Une colère légitime. "On bosse comme des acharnés pendant toute l'année, on essaye de faire les choses bien, pour que tout soit réduit à néant en quelques heures" explique-t-il. "Je n'en dors plus les nuits. On a le statut de négociant, donc on va s'en sortir en achetant du raisin ailleurs. Mais ça ne va pas se vendre comme du vin jurassien. Et puis au-delà de l'argent, ne pas aller au bout de notre passion, c'est extrêmement dur".

Et le jeune trentenaire n'incrimine pas la nature. Bien au contraire. "On l'a tellement bousillée pendant les 50 ans dernières années qu'il fallait s'attendre à la situation actuelle" s'exclame-t-il. "Au final, c'est la nature qui décide. Ce qui m'insupporte, c'est qu'on rogne encore actuellement sur plein de normes écologiques, avec des négociations menées par des gros patrons. Et en bout de chaîne, ce sont les petits producteurs, comme nous, qui trinquons".

Des normes obsolètes ?

Des coups qui n'auront pas raison de Maxim Lannay. "La vigne, c'est ma vie" conclut-il. "Je ne vais pas abandonner comme ça. On va prendre un temps pour analyser tout ça avec ma compagne. Mais j'ai envie de me battre, pour que le vignoble perdure, même s'il faudra repenser un bon nombre de normes obsolètes".
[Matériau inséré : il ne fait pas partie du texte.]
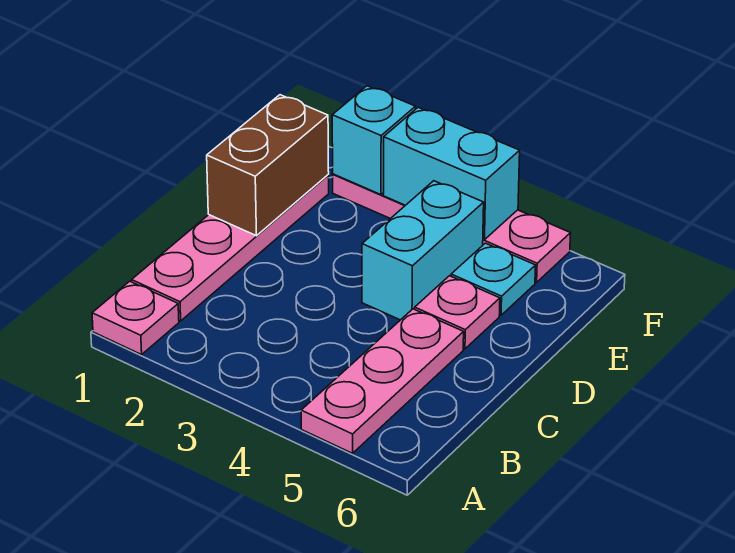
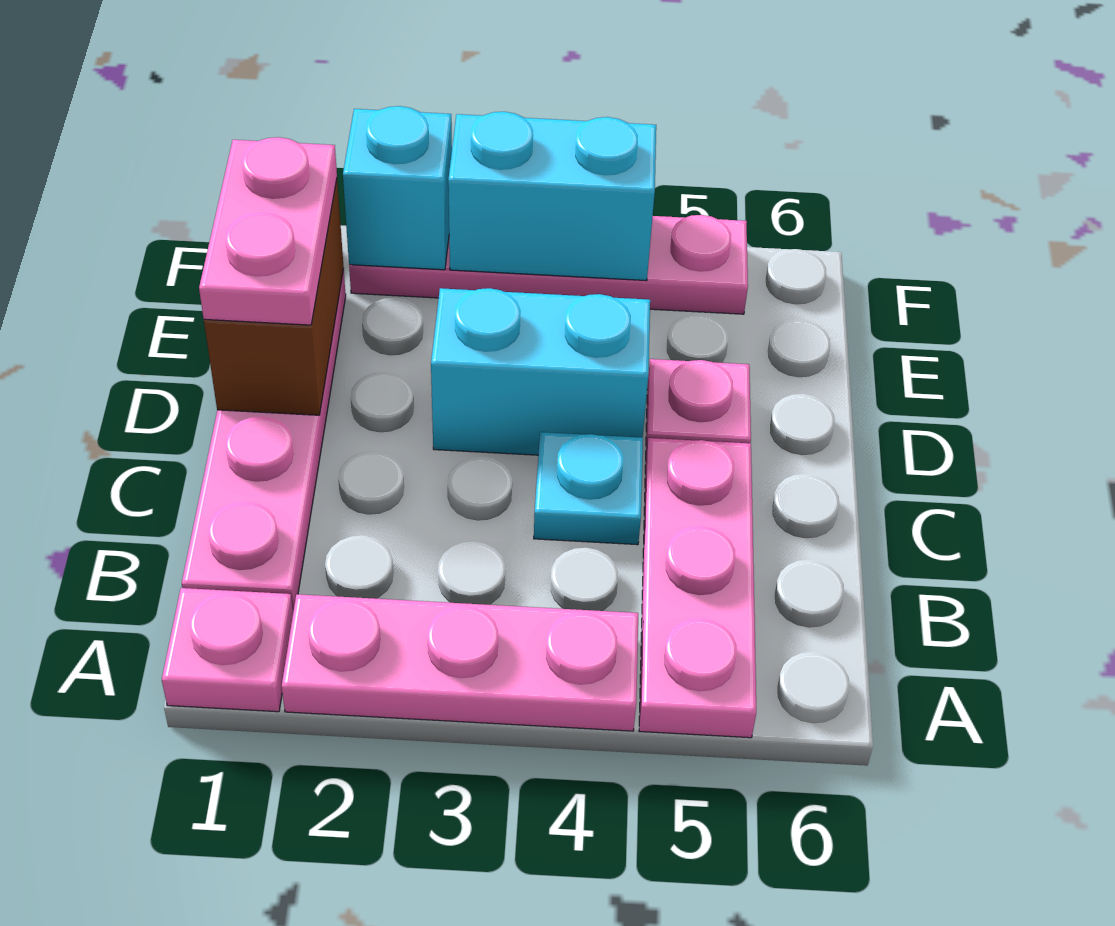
none -> pink plate A2:A4 level 1
none -> pink plate D1:E1 level 3
cyan brick D4:E4 level 1 -> cyan brick D3:D4 level 1
cyan plate E5 level 1 -> cyan plate C4 level 1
Alors que certains de ses collègues ont préféré s'éloigner de leurs vignes pendant quelque temps pour digérer ses épisodes de gel, lui a choisi la thérapie par l'action. Maxim Lannay est ainsi déjà de retour dans ses parcelles, pour les débroussailler. Avec un mot d'ordre : "Faut y aller, on avance".